■ DATA
______________________________

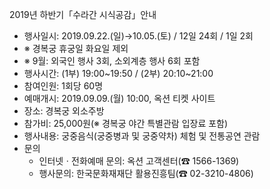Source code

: 2019년 하반기「수라간 시식공감」안내
- 행사일시: 2019.09.22.(일)→10.05.(토) / 12일 24회 / 1일 2회
- ※ 경복궁 휴궁일 화요일 제외
- ※ 9월: 외국인 행사 3회, 소외계층 행사 6회 포함
- 행사시간: (1부) 19:00~19:50 / (2부) 20:10~21:00
- 참여인원: 1회당 60명
- 예매개시: 2019.09.09.(월) 10:00, 옥션 티켓 사이트
- 장소: 경복궁 외소주방
- 참가비: 25,000원(※ 경복궁 야간 특별관람 입장료 포함)
- 행사내용: 궁중음식(궁중병과 및 궁중약차) 체험 및 전통공연 관람
- 문의
  - 인터넷ㆍ전화예매 문의: 옥션 고객센터(☎ 1566-1369)
  - 행사문의: 한국문화재재단 활용진흥팀(☎ 02-3210-4806)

______________________________

■ WHAT NEEDS TO BE DONE
Drop every picture and repeat the rest of the entries exactly.

■ REPLY TO THE EXERCISE
Source code

: 2019년 하반기「수라간 시식공감」안내
- 행사일시: 2019.09.22.(일)→10.05.(토) / 12일 24회 / 1일 2회
- ※ 경복궁 휴궁일 화요일 제외
- ※ 9월: 외국인 행사 3회, 소외계층 행사 6회 포함
- 행사시간: (1부) 19:00~19:50 / (2부) 20:10~21:00
- 참여인원: 1회당 60명
- 예매개시: 2019.09.09.(월) 10:00, 옥션 티켓 사이트
- 장소: 경복궁 외소주방
- 참가비: 25,000원(※ 경복궁 야간 특별관람 입장료 포함)
- 행사내용: 궁중음식(궁중병과 및 궁중약차) 체험 및 전통공연 관람
- 문의
  - 인터넷ㆍ전화예매 문의: 옥션 고객센터(☎ 1566-1369)
  - 행사문의: 한국문화재재단 활용진흥팀(☎ 02-3210-4806)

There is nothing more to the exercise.